If you don't know if you should write formally or informally, think about who will be reading this essay. Is it designed to appeal to your friends and people who know you well? Or is it for a teacher or professor who will be looking for an academic tone?

Informal Essays

If you decided your essay is informal, there are some guidelines that will help you address your audience. First, you must keep your purpose in mind. Usually, the purpose for an informal writing is to express a thought or feeling. You are not trying to teach or enlighten your reader; instead, you are trying to express yourself. Also, in this type of essay, your topic is most likely something very personal. In the previous example, writing about your worst nightmare is a very personal topic. It involves you expressing a story as if you were in the story. In this case, include your fear or anxiety and describe how you jumped out of bed sweating and yelling. Check your informal essay for those personal views and feelings in order to support your main idea.

Also, in informal essays, you can use personal pronouns, which are I, me and my. Usually, informal essays are written in first person point of view, which means the speaker is a part of the story. The essay will likely be told from your perspective as the writer and narrator. It makes sense to then use a language that keeps you inside the story. For example, a formal essay might state, 'A nightmare of that intensity brings on fear and anxiety in the dreamer'. This is a very objective point of view. For an informal essay, instead write, 'My nightmare was so intense, I feared getting back into bed'. This statement better expresses the personal feeling of fear and uses personal pronouns to keep you, as the narrator, in the story.
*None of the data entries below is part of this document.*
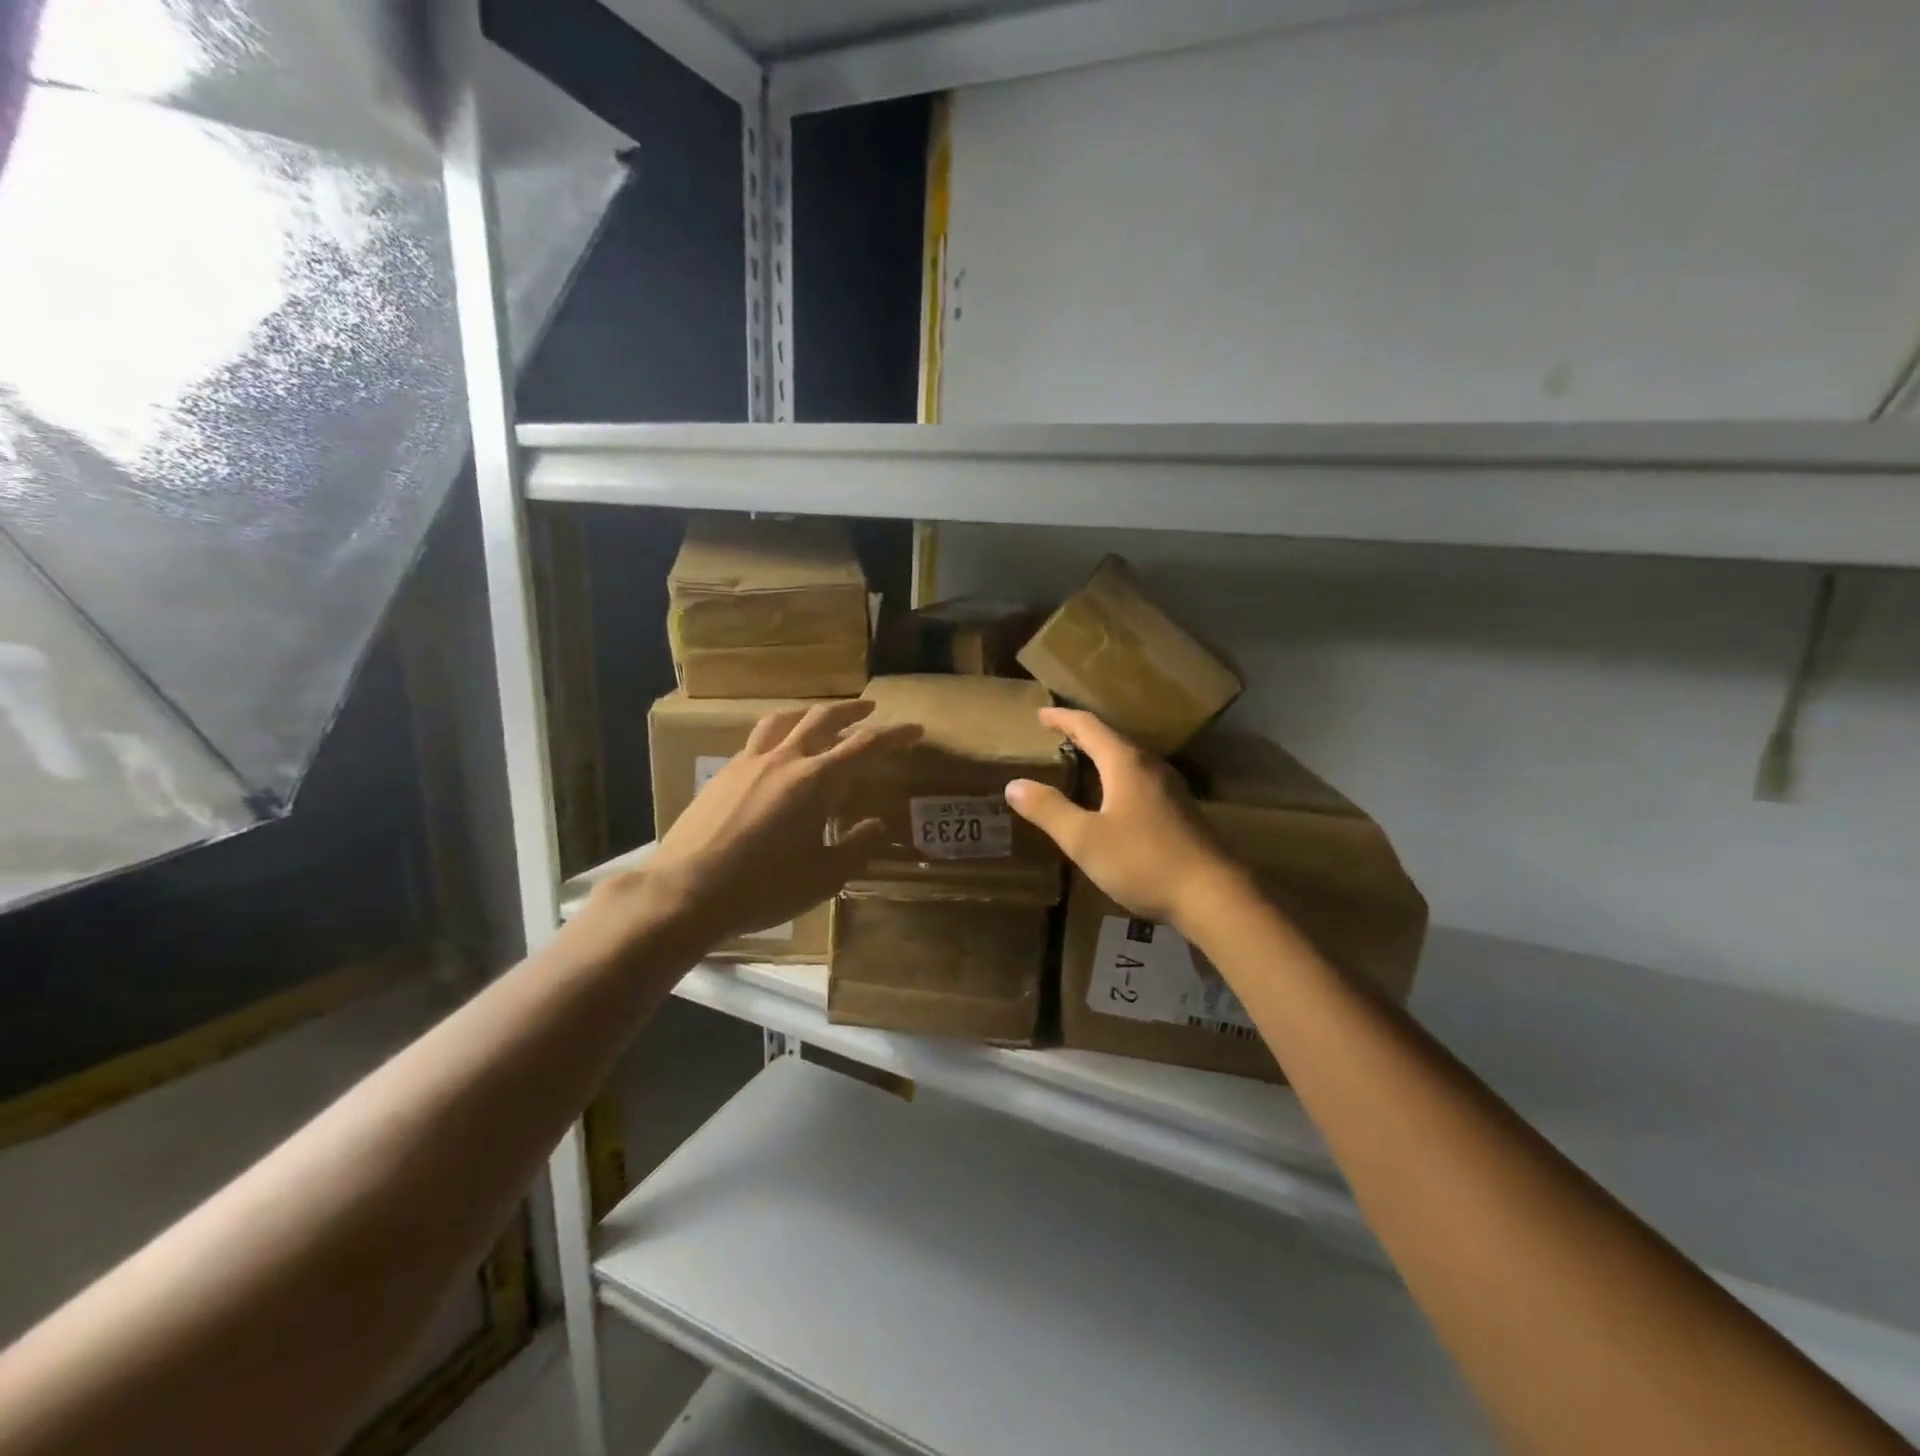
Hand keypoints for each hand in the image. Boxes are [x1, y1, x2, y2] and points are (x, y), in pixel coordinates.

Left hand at [585, 700, 920, 950]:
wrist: (686, 892)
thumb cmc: (764, 887)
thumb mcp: (824, 876)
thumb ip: (856, 847)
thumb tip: (878, 825)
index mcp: (815, 781)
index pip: (865, 746)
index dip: (895, 735)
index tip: (916, 729)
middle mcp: (784, 760)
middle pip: (823, 718)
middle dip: (851, 711)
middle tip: (870, 709)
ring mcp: (749, 762)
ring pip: (784, 720)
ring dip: (810, 713)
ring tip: (820, 718)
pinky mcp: (722, 774)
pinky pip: (757, 740)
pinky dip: (778, 734)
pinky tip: (776, 755)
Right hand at [1005, 707, 1245, 929]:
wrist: (1214, 895)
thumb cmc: (1143, 861)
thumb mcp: (1085, 839)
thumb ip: (1049, 810)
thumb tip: (1014, 784)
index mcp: (1126, 764)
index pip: (1089, 727)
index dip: (1063, 719)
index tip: (1041, 714)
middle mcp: (1151, 767)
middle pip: (1112, 740)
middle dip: (1082, 734)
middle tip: (1057, 734)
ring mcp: (1171, 789)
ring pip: (1129, 760)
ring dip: (1103, 755)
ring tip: (1081, 761)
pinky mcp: (1181, 811)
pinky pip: (1141, 780)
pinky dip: (1118, 777)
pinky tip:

Last, for informal essays, you should use everyday language, which is how you normally speak. You don't need to pack your essay with academic vocabulary. Along with this looser use of language is a looser adherence to format. The rigid guidelines for structure, which include an introductory paragraph, followed by body paragraphs and ending with a concluding paragraph, are not necessary. You are able to use a more natural flow in informal essays. You may not need to have a whole paragraph to introduce your topic. A sentence or two might suffice. In addition, your other paragraphs might follow a looser order. Overall, you are free to choose the structure to suit your purpose. If you use personal pronouns to express your thoughts and feelings with a free flowing essay, then your informal audience will appreciate your views and expressions.